Partnerships between community organizations and engaged university members creates realistic learning experiences for occupational therapy students while encouraging civic responsibility. The authors propose service learning as the core of an innovative course design framework using the Centralized Service Learning Model (CSLM). Three phases are described. Phase One provides a description of the CSLM using a generalizable model, with specific application within existing occupational therapy program coursework. Phase Two provides leadership opportunities for a subsequent cohort of students within the curriculum. Finally, Phase Three integrates faculty scholarship.
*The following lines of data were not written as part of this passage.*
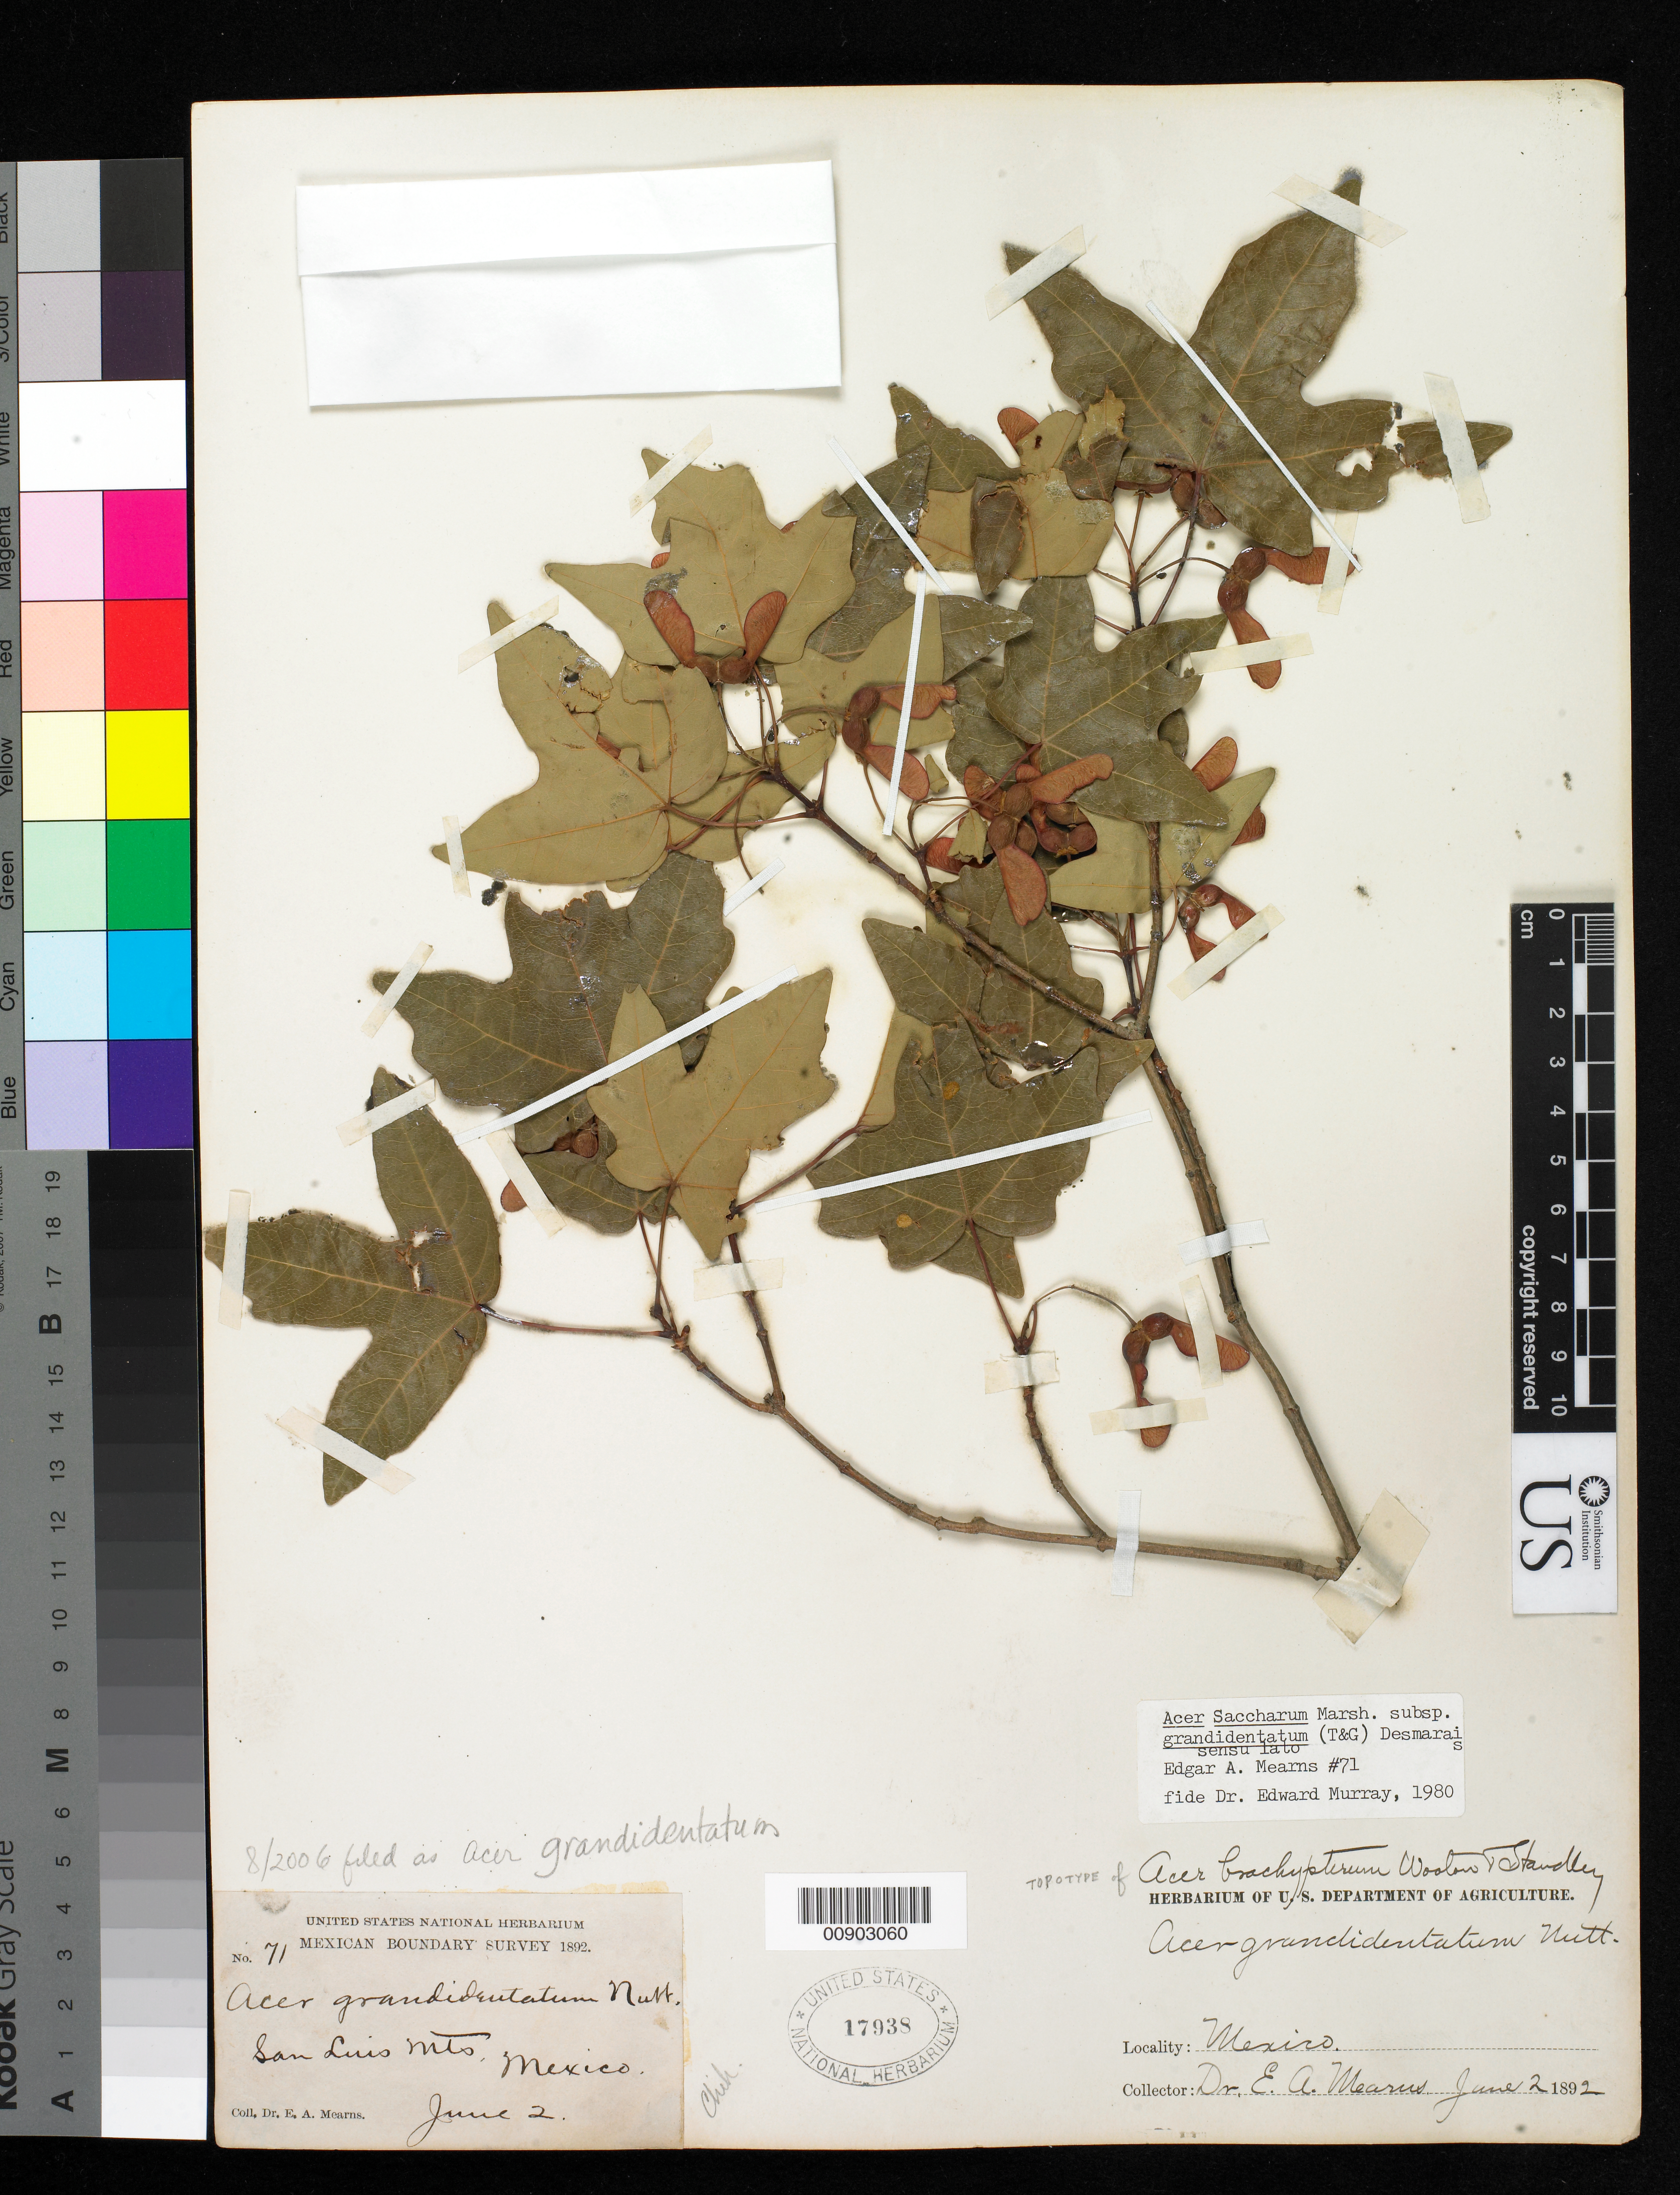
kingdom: Plantae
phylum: Tracheophyta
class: Magnoliopsida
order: Sapindales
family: Sapindaceae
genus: Acer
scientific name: Acer grandidentatum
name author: Nutt.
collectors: E. A. Mearns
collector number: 71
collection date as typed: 02 Jun 1892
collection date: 1892-06-02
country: Mexico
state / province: Chihuahua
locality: San Luis Mts.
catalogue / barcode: US 17938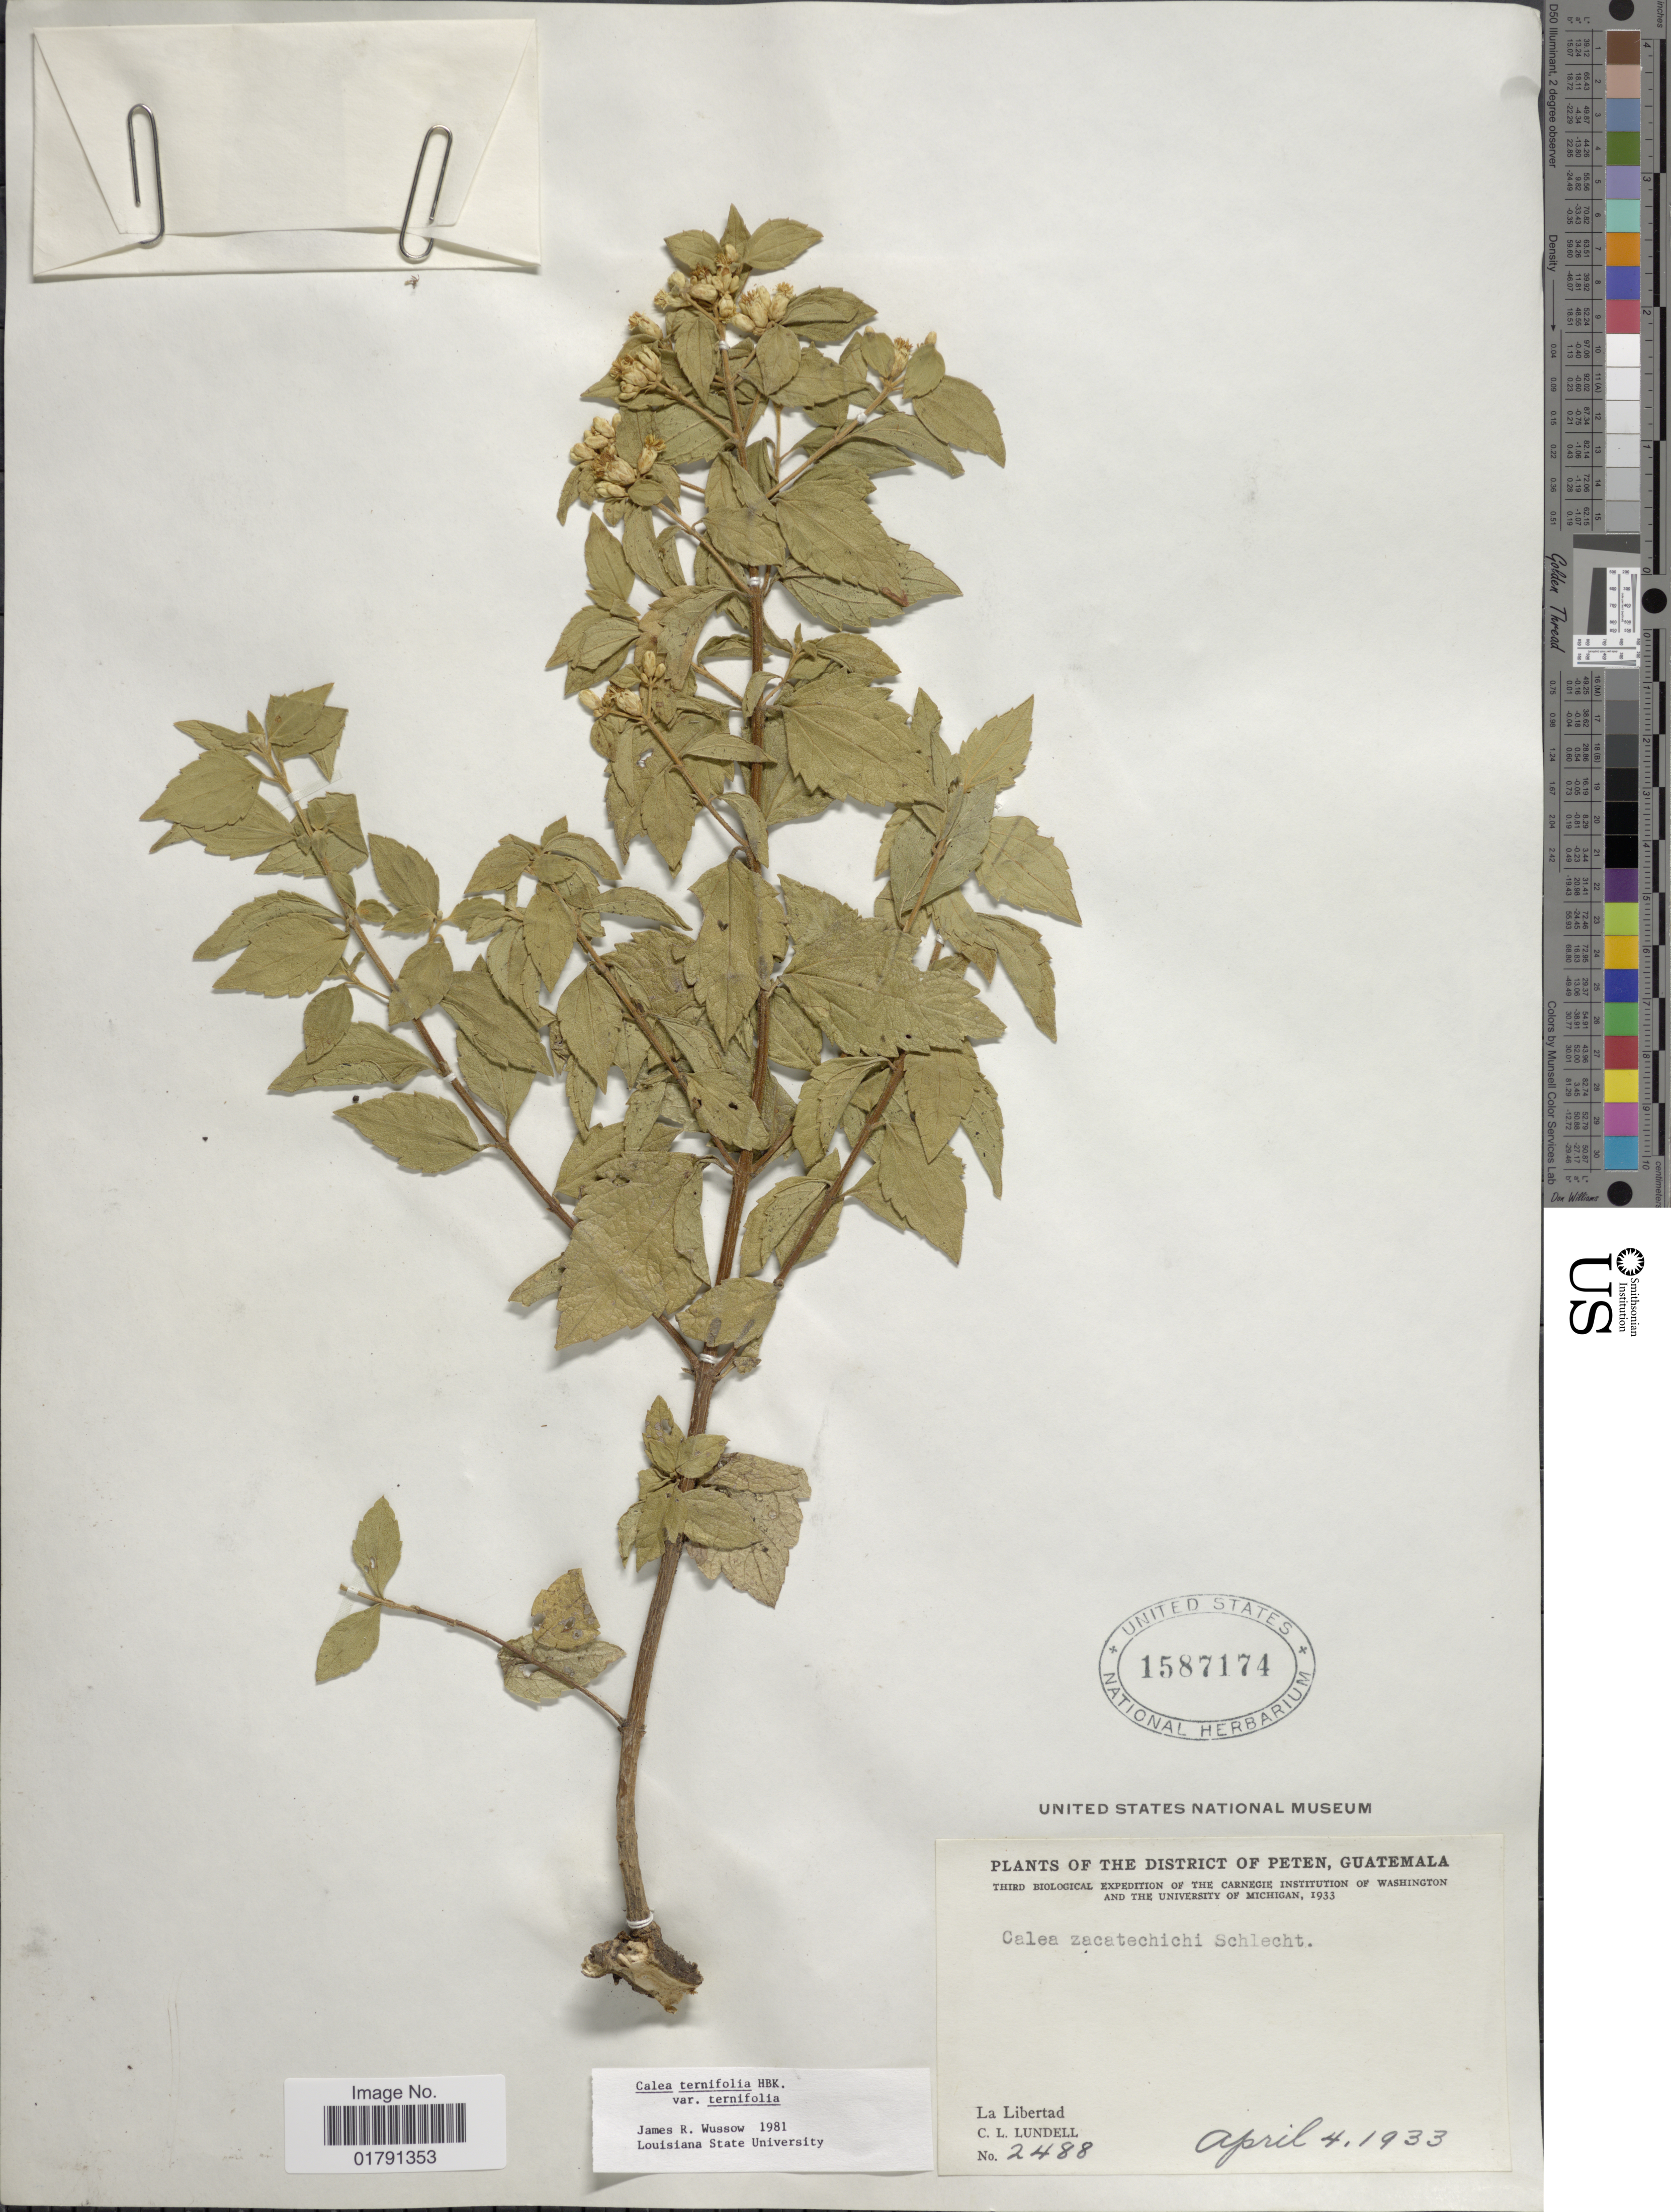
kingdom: Plantae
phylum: Tracheophyta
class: Magnoliopsida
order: Asterales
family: Asteraceae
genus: Calea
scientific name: Calea ternifolia var. ternifolia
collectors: C. L. Lundell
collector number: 2488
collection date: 1933-04-04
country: Guatemala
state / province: El Petén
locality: La Libertad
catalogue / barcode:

To understand students’ knowledge-level awareness, a survey based on course objectives can be administered, and ongoing journaling using reflections that promote critical thought, such as guided reflection, may be utilized. Faculty members can utilize this innovative course design framework to provide meaning and engagement to students during service learning projects while simultaneously meeting service, scholarship, and teaching obligations.

Biography

Lauren Milton, OTD, OTR/L currently serves as an Instructor at the Program in Occupational Therapy at Washington University School of Medicine in St. Louis, Missouri. She is engaged in the development and implementation of several educationally-based programmatic and research initiatives at the Program, including the Innovations in Education Lab. Robyn Otty, OTD, OTR/L, BCPR currently serves as an Associate Professor and Program Director at the School of Occupational Therapy at Touro University Nevada. As an OT educator, Dr. Otty has systematically studied her teaching through various action research projects related to student creativity and critical thinking within higher education.

Declaration of Interest

The authors report no declarations of interest.